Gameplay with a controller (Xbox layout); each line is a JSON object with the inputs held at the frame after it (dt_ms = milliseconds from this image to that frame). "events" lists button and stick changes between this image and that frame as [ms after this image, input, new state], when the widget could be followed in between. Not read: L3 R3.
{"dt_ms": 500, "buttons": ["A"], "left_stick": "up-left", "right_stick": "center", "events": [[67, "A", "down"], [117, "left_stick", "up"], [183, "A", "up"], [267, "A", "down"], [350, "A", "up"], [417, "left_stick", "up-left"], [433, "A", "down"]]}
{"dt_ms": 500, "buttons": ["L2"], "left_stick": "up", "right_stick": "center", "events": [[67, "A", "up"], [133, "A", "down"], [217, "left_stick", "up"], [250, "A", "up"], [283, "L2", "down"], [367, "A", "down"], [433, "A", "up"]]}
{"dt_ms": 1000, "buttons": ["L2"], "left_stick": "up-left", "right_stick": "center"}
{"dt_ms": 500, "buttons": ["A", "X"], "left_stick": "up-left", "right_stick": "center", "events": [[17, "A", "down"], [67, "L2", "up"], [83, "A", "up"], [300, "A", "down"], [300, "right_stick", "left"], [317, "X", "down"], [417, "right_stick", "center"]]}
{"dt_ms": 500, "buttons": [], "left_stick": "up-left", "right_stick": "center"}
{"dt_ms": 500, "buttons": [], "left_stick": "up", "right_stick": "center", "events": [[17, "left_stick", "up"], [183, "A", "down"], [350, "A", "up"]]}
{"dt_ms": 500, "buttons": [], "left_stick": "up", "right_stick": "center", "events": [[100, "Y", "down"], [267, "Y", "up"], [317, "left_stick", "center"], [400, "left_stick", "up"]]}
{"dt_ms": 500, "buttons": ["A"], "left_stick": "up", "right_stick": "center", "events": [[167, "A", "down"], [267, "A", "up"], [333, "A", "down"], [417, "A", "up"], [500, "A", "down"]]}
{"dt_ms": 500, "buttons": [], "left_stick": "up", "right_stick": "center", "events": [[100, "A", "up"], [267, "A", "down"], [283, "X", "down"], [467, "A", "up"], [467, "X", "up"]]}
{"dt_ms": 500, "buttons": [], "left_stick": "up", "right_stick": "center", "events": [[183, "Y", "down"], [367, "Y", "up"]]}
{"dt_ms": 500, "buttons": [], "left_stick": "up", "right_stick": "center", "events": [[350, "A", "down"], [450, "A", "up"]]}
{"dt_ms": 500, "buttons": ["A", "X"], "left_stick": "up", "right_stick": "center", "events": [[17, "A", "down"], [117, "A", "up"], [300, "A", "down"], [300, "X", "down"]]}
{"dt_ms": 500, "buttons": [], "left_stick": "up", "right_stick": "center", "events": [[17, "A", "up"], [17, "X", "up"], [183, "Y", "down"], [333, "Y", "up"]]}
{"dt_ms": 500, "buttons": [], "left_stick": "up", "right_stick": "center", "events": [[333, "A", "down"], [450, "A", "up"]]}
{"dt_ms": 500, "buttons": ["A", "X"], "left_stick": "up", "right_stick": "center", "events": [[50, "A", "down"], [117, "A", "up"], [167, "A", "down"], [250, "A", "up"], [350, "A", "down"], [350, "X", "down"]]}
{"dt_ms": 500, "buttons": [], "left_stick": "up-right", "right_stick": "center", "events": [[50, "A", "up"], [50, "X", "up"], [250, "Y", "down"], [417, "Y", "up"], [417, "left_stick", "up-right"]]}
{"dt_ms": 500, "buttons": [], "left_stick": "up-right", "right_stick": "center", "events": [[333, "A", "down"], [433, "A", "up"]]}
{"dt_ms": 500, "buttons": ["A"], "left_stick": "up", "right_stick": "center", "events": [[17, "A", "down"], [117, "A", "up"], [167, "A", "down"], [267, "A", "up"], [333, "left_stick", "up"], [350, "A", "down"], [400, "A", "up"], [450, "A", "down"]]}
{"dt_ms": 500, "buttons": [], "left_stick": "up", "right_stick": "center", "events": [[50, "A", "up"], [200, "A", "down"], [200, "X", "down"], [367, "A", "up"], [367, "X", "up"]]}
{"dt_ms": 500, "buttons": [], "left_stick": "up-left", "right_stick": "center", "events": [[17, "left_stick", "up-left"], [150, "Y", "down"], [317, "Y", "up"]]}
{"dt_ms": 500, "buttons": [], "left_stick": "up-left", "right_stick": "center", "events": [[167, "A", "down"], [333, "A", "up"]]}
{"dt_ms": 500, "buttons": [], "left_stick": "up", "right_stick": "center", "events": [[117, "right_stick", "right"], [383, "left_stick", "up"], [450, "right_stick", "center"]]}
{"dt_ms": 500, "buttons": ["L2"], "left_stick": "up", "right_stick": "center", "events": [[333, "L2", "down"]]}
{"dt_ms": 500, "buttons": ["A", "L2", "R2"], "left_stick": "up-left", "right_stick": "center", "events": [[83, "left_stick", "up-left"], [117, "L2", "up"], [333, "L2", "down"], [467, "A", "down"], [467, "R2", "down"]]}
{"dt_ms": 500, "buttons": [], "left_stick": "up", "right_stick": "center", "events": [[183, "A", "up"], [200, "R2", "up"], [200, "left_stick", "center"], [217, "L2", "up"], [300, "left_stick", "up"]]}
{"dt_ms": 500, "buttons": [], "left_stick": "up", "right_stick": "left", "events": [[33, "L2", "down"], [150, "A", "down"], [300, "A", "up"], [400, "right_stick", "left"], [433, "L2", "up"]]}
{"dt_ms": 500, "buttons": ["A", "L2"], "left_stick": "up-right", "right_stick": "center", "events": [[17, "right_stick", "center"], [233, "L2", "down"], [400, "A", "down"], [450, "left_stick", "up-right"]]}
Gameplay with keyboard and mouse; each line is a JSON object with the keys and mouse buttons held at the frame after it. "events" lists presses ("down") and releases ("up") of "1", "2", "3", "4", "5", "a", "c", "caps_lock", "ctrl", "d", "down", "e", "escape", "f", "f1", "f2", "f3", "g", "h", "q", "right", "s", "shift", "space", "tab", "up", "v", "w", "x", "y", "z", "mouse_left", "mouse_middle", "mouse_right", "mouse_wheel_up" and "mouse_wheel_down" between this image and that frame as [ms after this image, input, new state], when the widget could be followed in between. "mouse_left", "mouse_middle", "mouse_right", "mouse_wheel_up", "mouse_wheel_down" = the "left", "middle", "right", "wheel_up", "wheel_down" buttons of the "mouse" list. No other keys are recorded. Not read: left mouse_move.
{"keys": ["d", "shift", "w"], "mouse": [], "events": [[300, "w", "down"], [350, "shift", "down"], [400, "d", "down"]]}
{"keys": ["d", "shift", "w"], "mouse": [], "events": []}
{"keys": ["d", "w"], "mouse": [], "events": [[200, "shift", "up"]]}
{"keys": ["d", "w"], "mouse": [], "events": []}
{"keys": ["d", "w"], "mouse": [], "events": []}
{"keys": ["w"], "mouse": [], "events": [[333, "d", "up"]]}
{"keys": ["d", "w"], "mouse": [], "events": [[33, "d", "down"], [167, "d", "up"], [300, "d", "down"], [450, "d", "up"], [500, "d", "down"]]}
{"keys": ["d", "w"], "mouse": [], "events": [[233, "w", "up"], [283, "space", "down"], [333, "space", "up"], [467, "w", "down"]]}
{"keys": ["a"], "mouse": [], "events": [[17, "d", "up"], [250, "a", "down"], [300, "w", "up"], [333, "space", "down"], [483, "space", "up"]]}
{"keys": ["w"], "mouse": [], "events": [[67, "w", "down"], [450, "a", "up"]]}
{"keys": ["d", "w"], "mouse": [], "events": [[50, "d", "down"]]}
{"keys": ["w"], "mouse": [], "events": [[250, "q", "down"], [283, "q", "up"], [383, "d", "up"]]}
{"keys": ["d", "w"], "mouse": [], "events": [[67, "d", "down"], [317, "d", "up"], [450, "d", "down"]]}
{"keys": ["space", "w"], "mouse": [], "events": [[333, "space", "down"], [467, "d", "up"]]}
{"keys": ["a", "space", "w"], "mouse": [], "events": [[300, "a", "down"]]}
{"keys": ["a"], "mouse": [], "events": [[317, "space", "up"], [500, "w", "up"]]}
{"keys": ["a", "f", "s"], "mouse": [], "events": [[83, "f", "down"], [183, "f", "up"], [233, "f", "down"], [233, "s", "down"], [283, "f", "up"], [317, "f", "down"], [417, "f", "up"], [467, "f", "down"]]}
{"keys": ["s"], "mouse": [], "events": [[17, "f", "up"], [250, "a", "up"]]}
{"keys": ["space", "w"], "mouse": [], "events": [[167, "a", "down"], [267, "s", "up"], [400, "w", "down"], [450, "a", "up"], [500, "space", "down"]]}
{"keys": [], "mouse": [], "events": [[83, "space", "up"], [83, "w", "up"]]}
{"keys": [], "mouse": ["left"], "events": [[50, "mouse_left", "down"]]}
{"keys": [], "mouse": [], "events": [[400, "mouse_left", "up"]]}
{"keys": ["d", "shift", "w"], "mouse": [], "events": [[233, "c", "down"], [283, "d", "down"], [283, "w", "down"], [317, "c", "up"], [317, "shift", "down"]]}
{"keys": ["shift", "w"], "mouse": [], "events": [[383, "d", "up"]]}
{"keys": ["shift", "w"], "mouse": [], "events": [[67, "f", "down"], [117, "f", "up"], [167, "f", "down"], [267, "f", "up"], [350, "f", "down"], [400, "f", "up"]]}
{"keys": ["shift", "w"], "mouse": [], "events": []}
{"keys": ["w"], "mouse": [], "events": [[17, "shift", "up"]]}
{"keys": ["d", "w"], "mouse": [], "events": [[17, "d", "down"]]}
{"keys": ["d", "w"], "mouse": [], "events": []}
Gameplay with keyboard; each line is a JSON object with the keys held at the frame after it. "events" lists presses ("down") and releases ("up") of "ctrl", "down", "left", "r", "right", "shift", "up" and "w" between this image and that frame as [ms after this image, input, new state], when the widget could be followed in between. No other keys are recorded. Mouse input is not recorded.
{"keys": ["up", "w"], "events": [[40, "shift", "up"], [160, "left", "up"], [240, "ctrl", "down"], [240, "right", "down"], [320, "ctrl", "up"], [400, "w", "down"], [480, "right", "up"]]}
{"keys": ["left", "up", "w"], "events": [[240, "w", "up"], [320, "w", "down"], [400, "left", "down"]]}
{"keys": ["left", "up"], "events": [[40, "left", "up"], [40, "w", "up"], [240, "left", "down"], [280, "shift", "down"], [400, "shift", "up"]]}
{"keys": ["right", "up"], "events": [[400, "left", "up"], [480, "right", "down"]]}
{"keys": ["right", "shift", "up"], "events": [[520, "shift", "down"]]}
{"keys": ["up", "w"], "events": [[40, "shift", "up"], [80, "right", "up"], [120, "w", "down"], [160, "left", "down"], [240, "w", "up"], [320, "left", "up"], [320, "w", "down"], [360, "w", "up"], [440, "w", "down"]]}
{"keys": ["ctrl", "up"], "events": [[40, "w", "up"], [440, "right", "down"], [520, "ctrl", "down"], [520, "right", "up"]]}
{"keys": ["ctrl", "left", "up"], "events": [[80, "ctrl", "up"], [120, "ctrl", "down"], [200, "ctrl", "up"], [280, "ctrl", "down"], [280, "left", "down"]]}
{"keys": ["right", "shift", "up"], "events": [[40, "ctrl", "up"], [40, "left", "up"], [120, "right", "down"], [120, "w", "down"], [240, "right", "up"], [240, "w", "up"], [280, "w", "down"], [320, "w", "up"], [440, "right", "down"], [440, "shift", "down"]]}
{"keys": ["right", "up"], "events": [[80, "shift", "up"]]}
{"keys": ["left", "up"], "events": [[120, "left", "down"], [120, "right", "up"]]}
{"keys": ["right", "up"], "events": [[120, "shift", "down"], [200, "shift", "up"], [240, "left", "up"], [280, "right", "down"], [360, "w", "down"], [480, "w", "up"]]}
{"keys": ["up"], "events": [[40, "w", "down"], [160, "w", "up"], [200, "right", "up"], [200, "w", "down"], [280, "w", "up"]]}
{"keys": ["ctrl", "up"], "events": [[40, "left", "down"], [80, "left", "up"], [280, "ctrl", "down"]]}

◆ HOW TO COMPLETE THIS TASK ◆
The answer must be a single number: how many lines of the entries contain "keyboard".

◆ FINISHED TASK ◆
2